Y ya salía de detrás del mostrador blandiendo un cuchillo de cocina. El parroquiano se refugió detrás de Rosita «la Idealista», no sin antes haberse metido en la boca los trozos de salchichón.

– ¡Quítate de ahí, Rosita, que lo rajo! -gritaba el tabernero, y habría cumplido sus amenazas de no haberle interrumpido la entrada de un nuevo y sorprendente parroquiano. Era éste un hombre de mediana estatura y avanzada edad, enjuto, de pelo cano y semblante grave. Vestía con elegancia y su aspecto, así como la calidad y el corte de las prendas que llevaba, denotaban su posición adinerada. Venía solo y se detuvo en el vano de la puerta observando con curiosidad el local y sus ocupantes. Se advertía que no tenía costumbre de visitar lugares de semejante categoría, y el tabernero, Rosita y el parroquiano supusieron que el recién llegado buscaba cobijo de la lluvia, pues traía calados el gabán y el sombrero.

– ¿En qué puedo servirle, señor? -dijo el tabernero, solícito, escondiendo el cuchillo bajo el delantal y avanzando encorvado hacia la puerta-. Sírvase pasar, hace una noche de perros.

El recién llegado miró con desconfianza al tabernero y a su delantal, del que sobresalía la punta brillante y afilada del tajadero, avanzó unos pasos, se despojó del abrigo y el sombrero, que colgó de un gancho grasiento y luego, sin más preámbulos, se dirigió decididamente hacia el asustado parroquiano, a quien acababa de salvar con su aparición providencial.

– ¿Cómo te llamas? -le preguntó.

– Nemesio Cabra Gómez, para servir a Dios y a usted.

– Pues ven conmigo a una mesa donde nadie nos moleste.
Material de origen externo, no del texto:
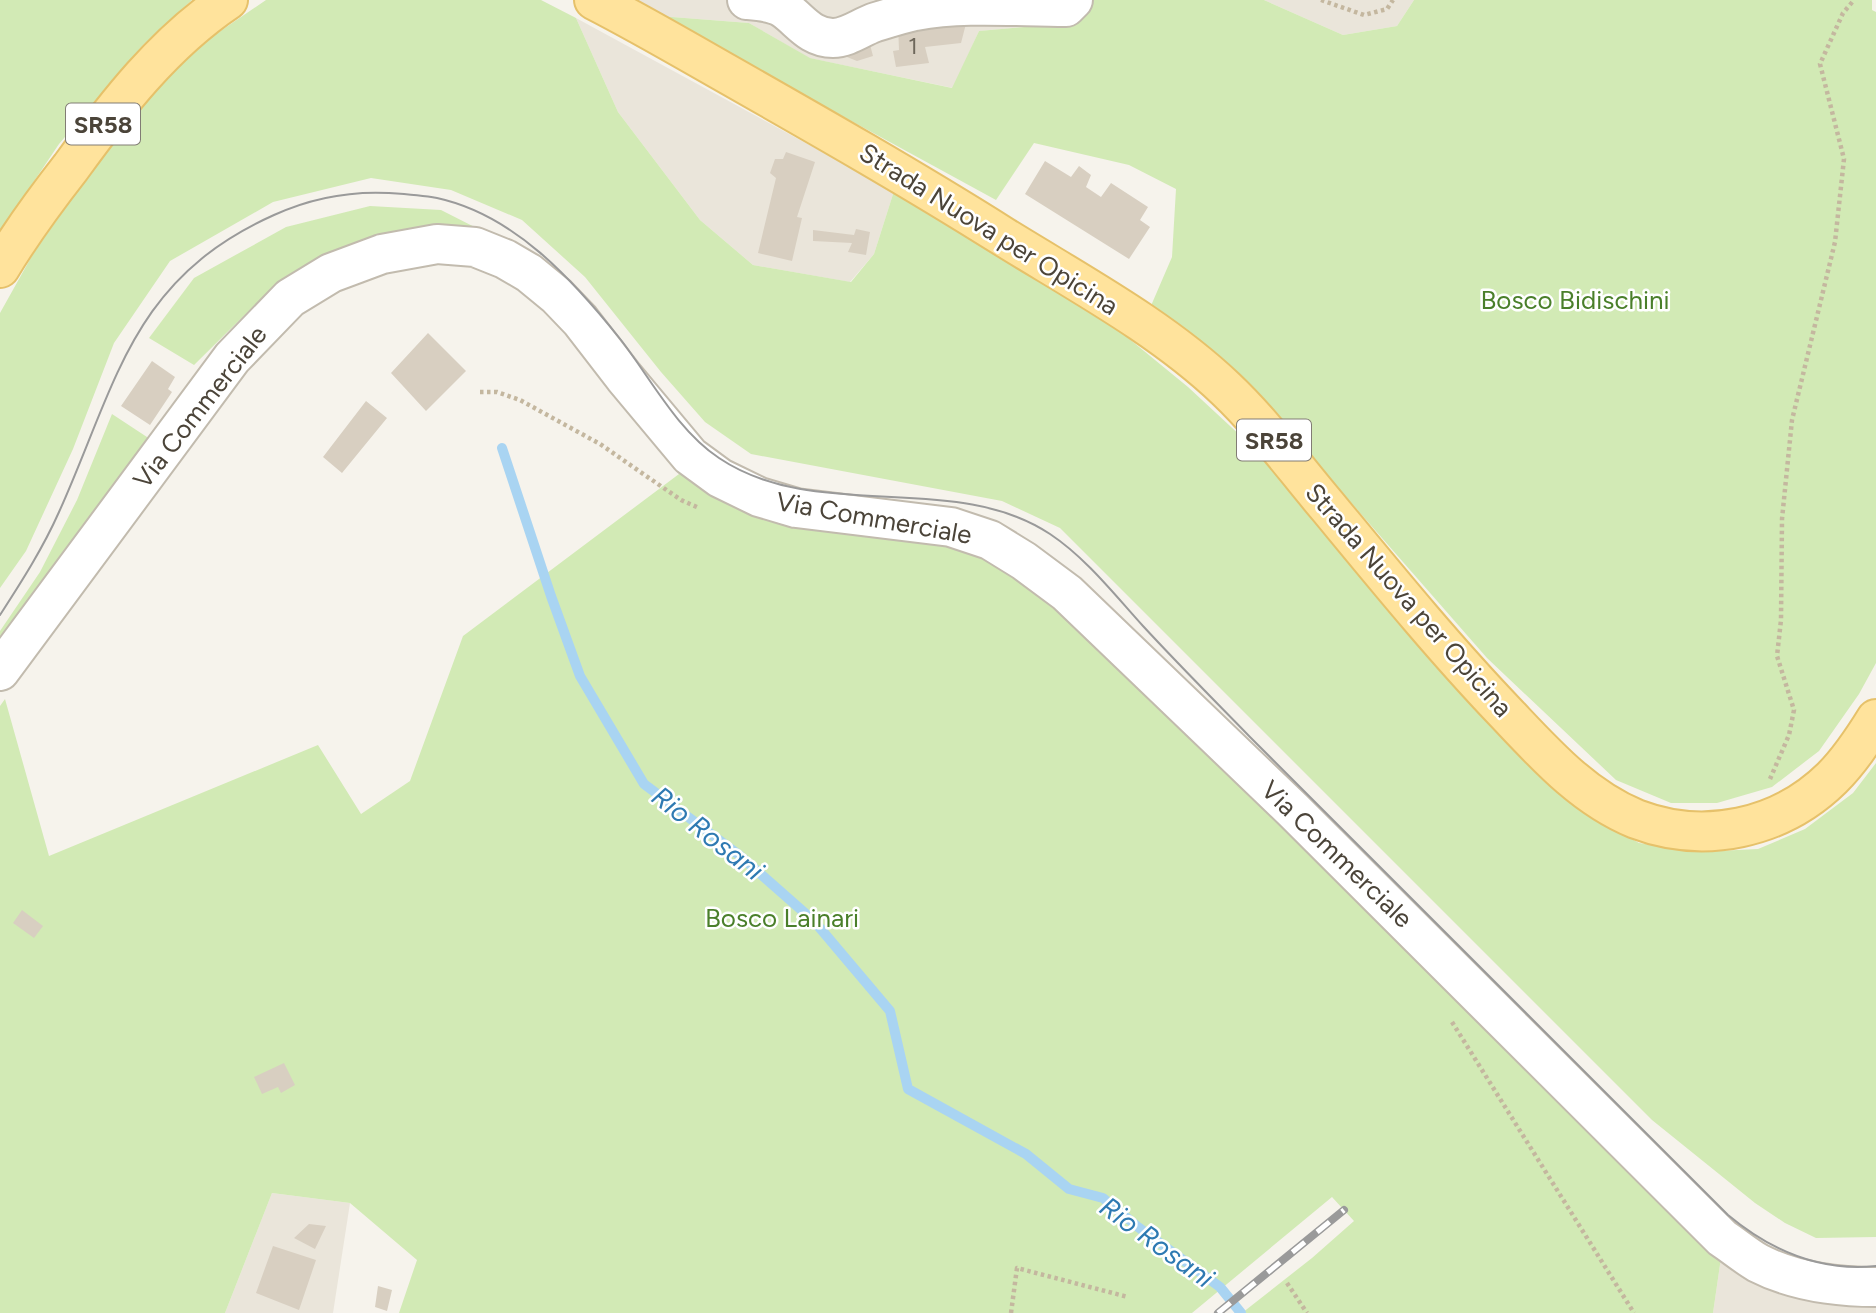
<svg xmlns="http://www.w3.org/2000/svg" width="1876" height="1313" font-family="Figtree,sans-serif">
	<rect width="100%" height="100%" fill="#f6f3ec"/>
	<path fill="#eae5da" d="M627,0h461l-20,23 -89,8 -26,57 -144,-30 -60,-35 -90,-7z
		M1264,0h150l-17,26 -54,9z
		M576,18l318,173 -20,63 -24,28 -97,-17 -53,-45 -82,-108z
		M272,1193l78,10 -17,110h-108z
		M1722,1251l52,5 102,16v41h-163z"/>
	<path fill="#d2eab5" d="M0,0h192l-49,45 -84,99 -59,88z
		M266,0h275l35,18 42,94 82,108 53,45 98,17 23,-28 20,-63 217,133 77,63 69,64 223,263 58,59 51,42 50,28 57,9 62,-3 47,-20 48,-36 23,-30v474l-60,1 -31,-15 -30,-20 -103,-83 -592,-592 -58,-27 -251,-47 -46,-32 -44,-50 -76,-95 -63,-57 -71,-30 -80,-12 -98,24 -103,59 -56,82 -41,106 -47,102 -26,37v-275l33,-59 84,-120 67,-78z
		M1088,0h176l79,35 54,-9 17,-26h458v10l4,2v651l-17,31 -40,57 -47,36 -55,16h-46l-55,-23 -129,-122 -245,-280 -92,-70 22,-51 4,-68 -47,-24 -95,-22 -38,57 -337,-184 90,7 61,35 142,30 27,-57 89,-8z
		M370,206l71,4 67,34 -137,-2 -96,43 -81,80 -45,-27 45,-60 92,-51z
		M112,414l38,25 -150,199v-7l40,-59 37,-72z
		M691,465l246,75 56,19 62,43 667,649 -9,62h-471l70,-55 42,-37 -22,-24 -140,116h-793l18,-53 -67,-57 -78,-10 -47,120h-225v-607l5,-7 44,157 269,-111 43,69 49,-33 53,-145z"/>
	<g fill="none" stroke-linecap="round" stroke-linejoin="round">
		<path stroke="#a9d4f2" stroke-width="10" d="M502,448l49,148 29,80 64,108 95,71 75,66 76,90 18,78 118,65 43,35 34,9 35,29 82,60 21,26"/>
	</g>
	<path fill="#d8cfc1" d="M968,16l-7,27 -36,4 4,16 -33,4 -3,-16 6,-1 -1,-25z
		M867,33l6,23 -16,5 -20,-8z
		M786,152l29,10 -18,55 5,1 -10,43 -34,-8 18,-75 -6,-5 5,-14h8z
		M1045,161l26,16 8,-11 12,9 -5,12 15,10 10,-14 37,24 -8,13 10,7 -21,32 -104,-65z
		M856,229l14,3 -4,23 -18,-3 4,-9 -39,-2v-11l41,5z
		M428,333l38,38 -40,40 -35,-38z
		M152,361l23,16 -7,12 4,3 -22,33 -29,-19z
		M366,401l21,17 -45,55 -19,-16z
		M22,910l21,16 -9,12 -21,-15z
		M284,1063l11,22 -14,8 -3,-6 -16,7 -8,-17z
		M309,1224l17,2 -11,23 -21,-11z
		M273,1246l43,14 -17,50 -43,-17z
		M378,1286l14,4 -5,21 -12,-4z"/>
	<g fill="none" stroke-linecap="round" stroke-linejoin="round">
		<g stroke="#c2bbae" stroke-width="42">
			<path id="minor" d="M747,0c12,1 27,2 37,9 16,11 26,29 49,29 14,0 27,-10 40,-15 13,-4 28,-9 42,-12 50,-9 100,-4 151,-4l7,-7
				M0,671l232,-313 58,-60 41,-25 51,-19 55,-10 38,3 30,12 24,14 28,23 23,24 44,57 66,79 30,22 39,19 37,11 155,19 39,13 34,21 43,32 226,217 429,428c12,8 24,18 36,25 37,19 78,24 118,24"/>
		</g>
		<g stroke="#e6c16a" stroke-width="42">
			<path id="primary" d="M594,0c43,22 86,47 128,71 95,54 190,108 282,166 76,47 158,91 222,152 38,36 68,78 102,118 57,69 114,139 176,204 39,41 78,86 132,108 68,26 144,10 196,-41 18,-18 31,-38 44,-59
				M0,268c21,-35 46,-69 71,-101 45,-62 93,-124 157,-167"/>
		</g>
		<path stroke="#c4b79f" stroke-width="4.5" stroke-dasharray="3.5 3.5" stroke-linecap="butt" d="M1321,0l43,15 23,-6 6,-9
			M480,392h17l23,8 80,44 81,56 18,8
			M1770,779l19,-44 5,-25 -17,-54 4,-36 1,-101 10,-99 43,-178 9,-83 -24,-95 23,-51 11,-13
			M1452,1022l182,291
			M1287,1283l20,30
			M1011,1313l6,-45 111,29"/>
		<use href="#minor" stroke="#fff" stroke-width="38"/>
		<use href="#primary" stroke="#ffe39c" stroke-width="38"/>
		<path stroke="#9a9a9a" stroke-width="2" d="M0,615c22,-34 43,-67 59,-103 58,-129 72,-233 215,-297 37,-17 76,-24 115,-22 16,1 32,2 48,5 78,17 136,82 184,142 30,39 56,90 98,118 98,66 235,12 331,76 36,24 64,60 93,92 35,38 71,74 107,111 159,160 318,320 478,478 42,35 92,57 148,51"/>
		<g stroke="#9a9a9a" stroke-width="8">
			<path id="rail" d="M1218,1313l126,-103"/>
		</g>
		<use href="#rail" stroke="#fff" stroke-width="5" stroke-dasharray="16" stroke-linecap="butt"/>
	</g>
	<g text-anchor="middle" dominant-baseline="central" stroke-width="5" stroke-linejoin="round" paint-order="stroke">
		<g font-size="23" fill="#6e675b">
			<text x="913" y="46">1</text>
		</g>
		<g fill="#fff" stroke="#817c74" stroke-width="2">
			<rect x="66" y="103.5" width="74" height="41" rx="5"/>
			<rect x="1237" y="419.5" width="74" height="41" rx="5"/>
		</g>
		<g font-size="24" font-weight="bold" fill="#4b4439">
			<text x="103" y="124">SR58</text>
			<text x="1274" y="440">SR58</text>
		</g>
		<g font-size="26" fill="#4b4439" stroke="#fff">
			<text transform="translate(989 229) rotate(32)">Strada Nuova per Opicina</text>
			<text transform="translate(200 407) rotate(-52)">Via Commerciale</text>
			<text transform="translate(874 518) rotate(10)">Via Commerciale</text>
			<text transform="translate(1409 600) rotate(49)">Strada Nuova per Opicina</text>
			<text transform="translate(1337 854) rotate(44)">Via Commerciale</text>
		</g>
		<g font-size="26" fill="#4a7f2a" stroke="#fff">
			<text x="1575" y="300">Bosco Bidischini</text>
			<text x="782" y="918">Bosco Lainari</text>
		</g>
		<g font-size="28" font-style="italic" fill="#2e7ab2" stroke="#fff">
			<text transform="translate(708 833) rotate(38)">Rio Rosani</text>
			<text transform="translate(1157 1242) rotate(36)">Rio Rosani</text>
		</g>
	</g>
</svg>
Tenemos que hablar de negocios.

El tabernero se acercó humildemente al recién llegado.

– El señor me perdonará, pero este hombre acaba de robarme un salchichón y yo, considerando que son ustedes…

El recién llegado midió al tabernero con semblante adusto y sacó del bolsillo unas monedas.

– Cóbrese de ahí.

– Gracias, señor.

– Traiga cena para este hombre. No, a mí no me traiga nada.

Nemesio Cabra Gómez, que había seguido el curso de los acontecimientos sin perder detalle, se frotó las manos y aproximó su rostro macilento al de «Rosita la Idealista».

– Un día de estos seré rico, Rosita -le dijo en voz muy queda-, y juro ante la Virgen de la Merced que cuando llegue ese día te retiro y te pongo a vivir una vida decente:

La generosa prostituta no daba crédito a lo que veían sus ojos. ¿Se conocían aquellos dos seres tan heterogéneos?

Perico Serramadriles agitó delante de mis ojos un carnet del Partido Republicano Reformista. Era el quinto partido al que se afiliaba mi compañero de trabajo.

– Vete tú a saber -me dijo-, vete tú a saber lo que harán con nuestras cuotas.

Perico Serramadriles tenía ganas de conversación y yo muy pocas. A mi vuelta de Valladolid me había reintegrado al despacho de Cortabanyes con la tácita aquiescencia de éste, que tuvo la delicadeza de no hacer ningún comentario a lo que a todas luces constituía un fracaso estrepitoso y vergonzante. La readmisión estuvo presidida por una apatía que encubría el afecto y lo sustituía con ventaja.

– Mira, chico, el proceso es tan simple como todo esto: te haces miembro de un partido, el que sea, y empiezan: «Paga por aquí, paga por allá, vota esto, vota aquello.» Y luego van y te anuncian: «Ya hemos jodido a los conservadores, ya hemos jodido a los radicales.» Y yo me pregunto, ¿tanto cuento, para qué? Uno sigue igual un día y otro día, los precios suben, los sueldos no se mueven.